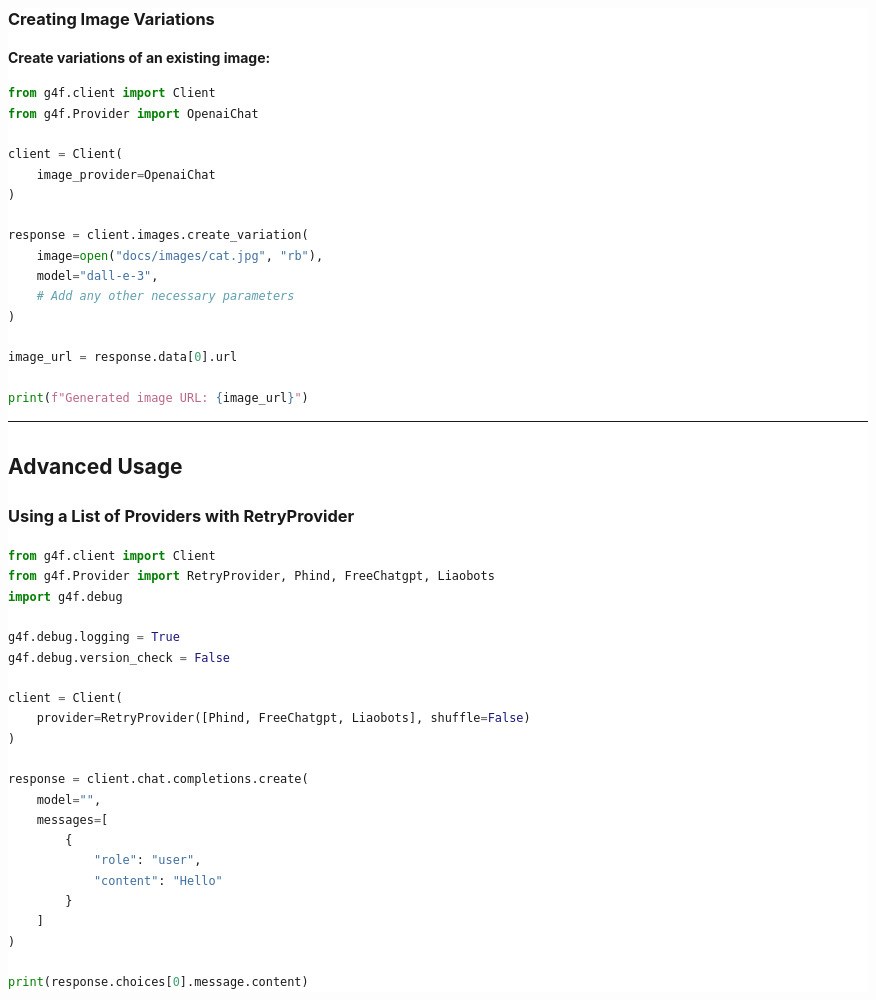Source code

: ### Creating Image Variations
**Create variations of an existing image:**
```python
from g4f.client import Client
from g4f.Provider import OpenaiChat

client = Client(
    image_provider=OpenaiChat
)

response = client.images.create_variation(
    image=open("docs/images/cat.jpg", "rb"),
    model="dall-e-3",
    # Add any other necessary parameters
)

image_url = response.data[0].url

print(f"Generated image URL: {image_url}")
```

---

## Advanced Usage

### Using a List of Providers with RetryProvider
```python
from g4f.client import Client
from g4f.Provider import RetryProvider, Phind, FreeChatgpt, Liaobots
import g4f.debug

g4f.debug.logging = True
g4f.debug.version_check = False

client = Client(
    provider=RetryProvider([Phind, FreeChatgpt, Liaobots], shuffle=False)
)

response = client.chat.completions.create(
    model="",
    messages=[
        {
            "role": "user",
            "content": "Hello"
        }
    ]
)

print(response.choices[0].message.content)
```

━━━━━━━━━━━━━━━━━━━━━━━━━━━━━━

> **EXERCISE DIRECTIONS**
Go through the data, and copy each line in which the word "content" appears.

> **FINAL ANSWER**
            "content": "Hello"
print(response.choices[0].message.content)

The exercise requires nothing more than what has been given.